Extracted entries Start Marker
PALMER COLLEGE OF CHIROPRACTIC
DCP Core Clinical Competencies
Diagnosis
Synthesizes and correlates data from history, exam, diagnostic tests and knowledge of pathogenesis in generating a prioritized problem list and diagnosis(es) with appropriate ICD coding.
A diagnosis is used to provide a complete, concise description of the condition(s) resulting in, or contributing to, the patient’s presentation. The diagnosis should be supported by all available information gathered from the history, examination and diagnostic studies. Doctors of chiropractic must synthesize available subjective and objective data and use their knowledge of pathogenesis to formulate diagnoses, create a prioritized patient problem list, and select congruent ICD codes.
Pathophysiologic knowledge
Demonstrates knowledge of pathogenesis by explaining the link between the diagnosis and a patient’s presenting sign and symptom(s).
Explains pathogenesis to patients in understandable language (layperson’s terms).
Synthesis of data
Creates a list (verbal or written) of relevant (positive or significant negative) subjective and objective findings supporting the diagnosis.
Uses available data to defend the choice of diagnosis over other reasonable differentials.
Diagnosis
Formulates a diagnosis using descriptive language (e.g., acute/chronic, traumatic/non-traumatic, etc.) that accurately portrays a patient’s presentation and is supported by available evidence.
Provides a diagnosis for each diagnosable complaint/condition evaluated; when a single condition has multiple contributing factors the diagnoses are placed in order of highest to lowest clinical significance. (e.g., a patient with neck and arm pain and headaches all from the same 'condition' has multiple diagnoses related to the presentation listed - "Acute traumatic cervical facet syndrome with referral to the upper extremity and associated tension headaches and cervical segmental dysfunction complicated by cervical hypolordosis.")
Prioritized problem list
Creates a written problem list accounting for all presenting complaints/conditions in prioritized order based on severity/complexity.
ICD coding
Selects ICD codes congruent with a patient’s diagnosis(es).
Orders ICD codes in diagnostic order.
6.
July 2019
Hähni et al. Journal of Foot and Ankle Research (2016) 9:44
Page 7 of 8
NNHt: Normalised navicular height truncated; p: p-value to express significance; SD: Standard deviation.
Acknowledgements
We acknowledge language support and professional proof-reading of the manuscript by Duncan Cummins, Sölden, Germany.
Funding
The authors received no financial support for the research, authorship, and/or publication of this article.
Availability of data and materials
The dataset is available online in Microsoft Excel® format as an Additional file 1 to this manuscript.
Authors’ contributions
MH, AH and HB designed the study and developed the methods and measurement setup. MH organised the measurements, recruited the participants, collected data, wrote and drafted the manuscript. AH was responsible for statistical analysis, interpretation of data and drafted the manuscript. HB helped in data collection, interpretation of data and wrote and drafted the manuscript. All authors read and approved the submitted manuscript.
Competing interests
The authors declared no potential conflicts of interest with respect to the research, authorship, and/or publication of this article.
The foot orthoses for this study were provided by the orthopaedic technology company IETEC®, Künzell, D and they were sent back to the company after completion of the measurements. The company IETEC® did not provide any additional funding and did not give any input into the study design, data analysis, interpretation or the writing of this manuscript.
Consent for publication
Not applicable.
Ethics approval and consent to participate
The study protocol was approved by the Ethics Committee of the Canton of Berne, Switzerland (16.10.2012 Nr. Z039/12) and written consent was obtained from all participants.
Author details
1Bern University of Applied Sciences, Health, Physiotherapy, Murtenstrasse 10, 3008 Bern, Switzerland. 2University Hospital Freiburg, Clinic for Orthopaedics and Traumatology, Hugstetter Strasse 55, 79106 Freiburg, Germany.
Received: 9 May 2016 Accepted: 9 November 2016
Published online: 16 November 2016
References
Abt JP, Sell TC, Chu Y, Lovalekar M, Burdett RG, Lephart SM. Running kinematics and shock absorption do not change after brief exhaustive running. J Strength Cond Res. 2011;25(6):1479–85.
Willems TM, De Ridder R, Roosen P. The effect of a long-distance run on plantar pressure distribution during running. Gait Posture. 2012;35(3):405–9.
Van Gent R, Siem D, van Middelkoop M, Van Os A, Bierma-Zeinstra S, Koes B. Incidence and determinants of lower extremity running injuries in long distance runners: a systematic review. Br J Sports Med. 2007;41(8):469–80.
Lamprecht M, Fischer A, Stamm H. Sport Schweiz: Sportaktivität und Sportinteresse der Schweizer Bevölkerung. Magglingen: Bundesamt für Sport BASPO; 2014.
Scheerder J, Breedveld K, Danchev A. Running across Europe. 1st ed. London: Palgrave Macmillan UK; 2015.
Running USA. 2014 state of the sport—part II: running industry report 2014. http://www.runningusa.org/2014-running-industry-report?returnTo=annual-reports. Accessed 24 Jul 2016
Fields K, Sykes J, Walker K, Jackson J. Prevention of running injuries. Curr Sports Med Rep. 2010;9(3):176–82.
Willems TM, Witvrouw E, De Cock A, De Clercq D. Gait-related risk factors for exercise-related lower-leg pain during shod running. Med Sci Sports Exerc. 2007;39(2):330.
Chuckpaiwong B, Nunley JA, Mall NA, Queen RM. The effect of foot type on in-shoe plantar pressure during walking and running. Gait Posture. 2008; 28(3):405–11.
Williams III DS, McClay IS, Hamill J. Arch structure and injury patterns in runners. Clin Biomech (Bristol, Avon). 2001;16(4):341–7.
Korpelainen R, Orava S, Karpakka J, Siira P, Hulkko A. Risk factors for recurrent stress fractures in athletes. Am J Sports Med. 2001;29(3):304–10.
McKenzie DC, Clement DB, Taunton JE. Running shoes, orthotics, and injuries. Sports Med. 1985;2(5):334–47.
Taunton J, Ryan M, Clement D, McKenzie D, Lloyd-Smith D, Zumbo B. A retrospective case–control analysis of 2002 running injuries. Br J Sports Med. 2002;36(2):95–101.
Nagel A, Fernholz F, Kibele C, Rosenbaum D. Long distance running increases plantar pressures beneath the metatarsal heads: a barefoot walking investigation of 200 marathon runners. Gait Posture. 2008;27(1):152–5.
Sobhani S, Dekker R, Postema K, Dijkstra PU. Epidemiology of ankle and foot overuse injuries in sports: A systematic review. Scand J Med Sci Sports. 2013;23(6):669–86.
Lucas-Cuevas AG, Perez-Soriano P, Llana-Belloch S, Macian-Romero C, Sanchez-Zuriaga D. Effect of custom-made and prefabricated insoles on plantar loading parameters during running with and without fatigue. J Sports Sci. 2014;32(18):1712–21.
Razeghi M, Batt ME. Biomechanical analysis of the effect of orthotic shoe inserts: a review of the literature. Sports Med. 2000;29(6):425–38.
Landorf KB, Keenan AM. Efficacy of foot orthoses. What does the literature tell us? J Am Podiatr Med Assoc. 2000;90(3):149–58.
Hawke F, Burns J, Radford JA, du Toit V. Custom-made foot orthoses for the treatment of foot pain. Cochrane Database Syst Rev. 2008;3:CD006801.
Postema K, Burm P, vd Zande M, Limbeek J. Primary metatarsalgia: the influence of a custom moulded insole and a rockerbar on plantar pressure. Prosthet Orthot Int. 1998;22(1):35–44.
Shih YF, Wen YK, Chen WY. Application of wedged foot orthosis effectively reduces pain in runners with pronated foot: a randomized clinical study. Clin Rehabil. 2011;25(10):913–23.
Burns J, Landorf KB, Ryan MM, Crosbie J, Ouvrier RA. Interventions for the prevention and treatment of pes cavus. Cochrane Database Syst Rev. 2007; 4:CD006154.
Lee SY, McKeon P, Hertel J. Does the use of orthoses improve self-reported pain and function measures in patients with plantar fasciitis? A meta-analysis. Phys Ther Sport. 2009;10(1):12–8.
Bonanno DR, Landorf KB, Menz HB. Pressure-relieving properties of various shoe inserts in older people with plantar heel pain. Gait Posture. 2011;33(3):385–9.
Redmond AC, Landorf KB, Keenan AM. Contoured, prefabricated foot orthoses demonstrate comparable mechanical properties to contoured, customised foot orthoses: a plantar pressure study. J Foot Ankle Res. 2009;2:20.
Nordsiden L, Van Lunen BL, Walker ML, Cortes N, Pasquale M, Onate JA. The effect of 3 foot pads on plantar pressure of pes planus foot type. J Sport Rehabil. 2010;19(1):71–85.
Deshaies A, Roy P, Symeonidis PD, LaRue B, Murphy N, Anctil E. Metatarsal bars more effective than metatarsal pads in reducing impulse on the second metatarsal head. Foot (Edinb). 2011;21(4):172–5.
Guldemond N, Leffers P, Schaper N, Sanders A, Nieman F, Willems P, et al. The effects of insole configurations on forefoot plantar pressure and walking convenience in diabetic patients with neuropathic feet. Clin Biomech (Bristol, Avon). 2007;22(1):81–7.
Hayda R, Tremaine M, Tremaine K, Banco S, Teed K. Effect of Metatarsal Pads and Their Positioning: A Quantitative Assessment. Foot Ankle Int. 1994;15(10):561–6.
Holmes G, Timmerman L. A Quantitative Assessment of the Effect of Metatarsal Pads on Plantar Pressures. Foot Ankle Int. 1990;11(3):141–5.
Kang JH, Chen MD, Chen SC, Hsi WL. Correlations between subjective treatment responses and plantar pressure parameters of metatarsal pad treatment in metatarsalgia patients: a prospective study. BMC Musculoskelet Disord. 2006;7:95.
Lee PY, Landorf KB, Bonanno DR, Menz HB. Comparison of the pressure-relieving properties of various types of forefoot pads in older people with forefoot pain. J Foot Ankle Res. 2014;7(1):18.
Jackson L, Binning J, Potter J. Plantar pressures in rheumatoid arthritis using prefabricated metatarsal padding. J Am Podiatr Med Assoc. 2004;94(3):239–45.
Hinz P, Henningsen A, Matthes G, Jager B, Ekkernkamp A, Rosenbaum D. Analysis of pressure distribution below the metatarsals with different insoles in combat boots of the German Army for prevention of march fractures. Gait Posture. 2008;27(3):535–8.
Extracted entries End Marker
**Exercise instructions**
Scan the data above line by line. Please say how many lines hold the word "McKenzie", and give only that number.

**Solved exercise**
2